Dixon of Dock Green Episode Review: Legacy

In this review, I will discuss the penultimate episode of Dixon of Dock Green, recently broadcast on Talking Pictures TV. Entitled Legacy, it was originally broadcast on BBC One on 24th April 1976.

The Story…

On the morning that Jack Montelbetti (Tom Adams) is released from prison, he finds a dead body in his flat. He mutters something that makes us believe he knows the dead person, before calling the police.

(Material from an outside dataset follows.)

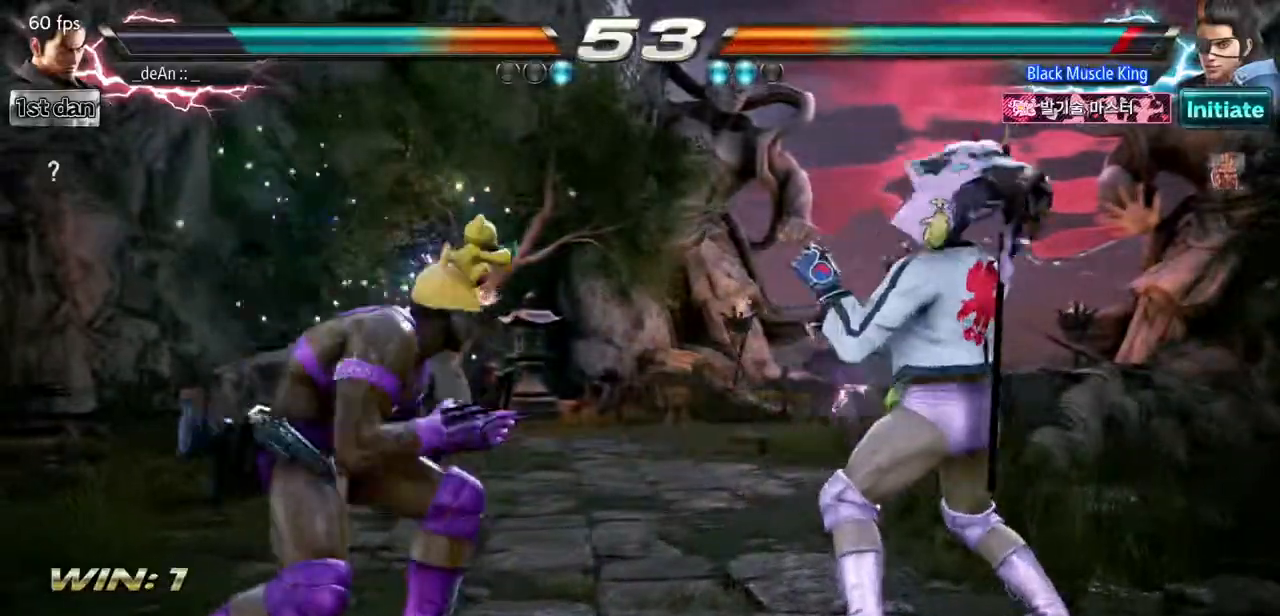
{"buttons": [], "events": [[283, "CIRCLE", "down"], [383, "CIRCLE", "up"]]}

DS Clayton (Ben Howard) is detailed to go round and collect some information. But not before he has picked up enough information from his colleagues to prejudice him against Montelbetti. He speaks roughly and rudely to Jack, jumping to the conclusion that he must be involved in the death. Jack resolves not to tell Clayton what he knows. He tells him that he would willingly have helped if Clayton had been fairer, more polite and professional.

It gradually comes out that the dead man was set to be Jack’s father-in-law before his most recent conviction. Also that Jack took the blame for that crime for noble reasons. He reconnects with his former fiance, the daughter of the dead man. Initially, she shows him only hate. Things gradually thaw as she finds out that he had nothing to do with the crime her father was involved in. And when he connects the dots between the dead man and a diamond robbery the Dock Green police are working on, he agrees to help them recover the diamonds. His only problem: the man for whom his intended-father-in-law was working also wants the diamonds and threatens Jack if he cooperates with the Police.

Jack finds a way to do both and George Dixon (Jack Warner) informs us at the episode’s close that Jack has managed to get away and marry the girl.

My Impressions…

Legacy follows the pattern of series 22. There is much more sympathy to be found with the supposed villain than with the police. The acting from everyone is strong here, especially Adams and John Savident as the “baddie”. But I cannot get past the idea that we are supposed to be on the side of the Dock Green police.

This final series feels like an anthology of pseudo-crime stories. It should have been produced as such rather than riding on the coat tails of such a mountainous programme as Dixon of Dock Green and dooming its legacy in the process. It cannot be a coincidence that this series has been the butt of jokes for decades, remembered in a completely erroneous image. If it had concluded with that skilful and brilliant close to series 21, Conspiracy, its legacy would surely have been a mightier one.

In Conclusion…

I cannot approve of the way that Dixon of Dock Green was degraded by its final series. Having said that, as its own standalone story, Legacy is fairly compelling and enjoyable. Both this story and the entirety of Dixon deserve better than trying to pair the two together.

If you missed it, you can still see Legacy as part of the delayed run of episodes of Dixon of Dock Green airing on Wednesdays at 7 pm on Talking Pictures TV.